Big (and little) reasons to celebrate
By Bonnie Adams, Government Editor
Westborough – For hundreds of local kids, the Big Brothers Big Sisters (BBBS) Central Mass./Metrowest program's Annual Christmas party is a highlight of the year. Everyone gets a present plus music, crafts, pizza and a visit from Santa Claus. ?And some lucky kids win a brand-new bicycle in a raffle.
But as exciting as that all is, there's one thing the program provides year-round that the kids really need more than material items – adult mentorship. And that bond between the “Bigs” and their “Littles” was evident throughout the recent party held Dec. 8 at the Westborough High School.
As they have done in years past, employees from the University of Mass. Medical School donated items that the kids could pick out to give as gifts. Each child also received a hat and a pair of mittens or gloves, courtesy of the Gwyn-Williams family of New Jersey.
Erin Harper, the organization's director of marketing and development, noted that the family had made a similar donation for the past several years. Their son, Kyle, was a Big brother for four years while a student at the College of the Holy Cross, she said, and was still active in a BBBS alumni association.
For the past 25 years, employees at local FedEx facilities in central Mass. have donated a large number of new bikes to BBBS.
“It's an incredible gift,” Harper said. “To see the looks on the kids” faces when they realize they won a bike is awesome. But what's also awesome is that sometimes a kid will go to the microphone and say for whatever reason, that they are turning down the bike and that they want someone else to win instead.”
This year the FedEx employees had also purchased bikes to donate to a Long Island, N.Y. BBBS organization as well, Harper she added.

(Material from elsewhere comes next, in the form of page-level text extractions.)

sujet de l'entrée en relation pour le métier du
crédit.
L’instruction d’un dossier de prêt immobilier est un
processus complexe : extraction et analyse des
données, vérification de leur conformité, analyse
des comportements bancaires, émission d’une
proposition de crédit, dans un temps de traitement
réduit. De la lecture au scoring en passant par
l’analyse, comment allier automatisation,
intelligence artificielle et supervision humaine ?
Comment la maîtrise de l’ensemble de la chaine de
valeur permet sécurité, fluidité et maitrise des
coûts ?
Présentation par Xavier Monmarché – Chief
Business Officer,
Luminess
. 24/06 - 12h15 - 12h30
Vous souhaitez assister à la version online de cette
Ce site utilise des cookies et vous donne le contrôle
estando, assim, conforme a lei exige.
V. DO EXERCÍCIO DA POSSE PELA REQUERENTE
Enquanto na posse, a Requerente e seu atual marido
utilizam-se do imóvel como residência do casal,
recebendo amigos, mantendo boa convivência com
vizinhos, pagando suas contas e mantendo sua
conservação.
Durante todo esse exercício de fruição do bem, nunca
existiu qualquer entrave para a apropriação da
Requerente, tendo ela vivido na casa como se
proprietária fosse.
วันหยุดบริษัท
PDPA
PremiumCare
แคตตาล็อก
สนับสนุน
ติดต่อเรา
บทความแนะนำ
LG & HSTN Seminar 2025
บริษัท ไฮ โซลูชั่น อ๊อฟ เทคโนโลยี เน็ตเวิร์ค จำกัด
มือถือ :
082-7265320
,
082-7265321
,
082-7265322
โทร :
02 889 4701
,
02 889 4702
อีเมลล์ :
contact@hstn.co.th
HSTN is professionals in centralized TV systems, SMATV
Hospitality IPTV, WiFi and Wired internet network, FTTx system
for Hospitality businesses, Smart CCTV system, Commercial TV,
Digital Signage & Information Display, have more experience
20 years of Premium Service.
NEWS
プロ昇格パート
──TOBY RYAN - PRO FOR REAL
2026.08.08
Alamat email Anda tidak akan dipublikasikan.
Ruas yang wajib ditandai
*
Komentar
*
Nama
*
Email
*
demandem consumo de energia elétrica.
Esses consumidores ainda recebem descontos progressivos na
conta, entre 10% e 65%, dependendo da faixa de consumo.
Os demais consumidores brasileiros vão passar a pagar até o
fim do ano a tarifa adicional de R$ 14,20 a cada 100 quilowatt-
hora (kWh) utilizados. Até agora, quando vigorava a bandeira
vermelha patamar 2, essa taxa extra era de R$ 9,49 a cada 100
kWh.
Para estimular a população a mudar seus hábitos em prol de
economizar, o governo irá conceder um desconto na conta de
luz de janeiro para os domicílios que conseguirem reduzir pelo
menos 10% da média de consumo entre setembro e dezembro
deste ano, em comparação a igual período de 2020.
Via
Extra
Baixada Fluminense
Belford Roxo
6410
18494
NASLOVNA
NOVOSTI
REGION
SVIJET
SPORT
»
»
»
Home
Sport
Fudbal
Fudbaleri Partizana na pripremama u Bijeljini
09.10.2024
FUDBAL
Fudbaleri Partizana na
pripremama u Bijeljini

Westborough resident Rich Schwarz is currently a Big to his second Little, Elijah.
“We hang out and go to diners a lot. This fall we went to the corn maze [at the Davis Farmland in Sterling],” he said. “And thanks to Big Brothers Big Sisters we got to also go to a Celtics game and sit in a suite.”
Like every other non-profit, these are challenging times for the organization. There are still so many kids looking for a Big. But the annual party was a chance, Garry Weiner, the president of the board of directors said, to let the kids just have some fun.
“Even kids who don's yet have a match are invited to this party,” he said. “It's so nice to see all of them and see their excitement, especially when they pick out gifts for their parents. It's just a great day.”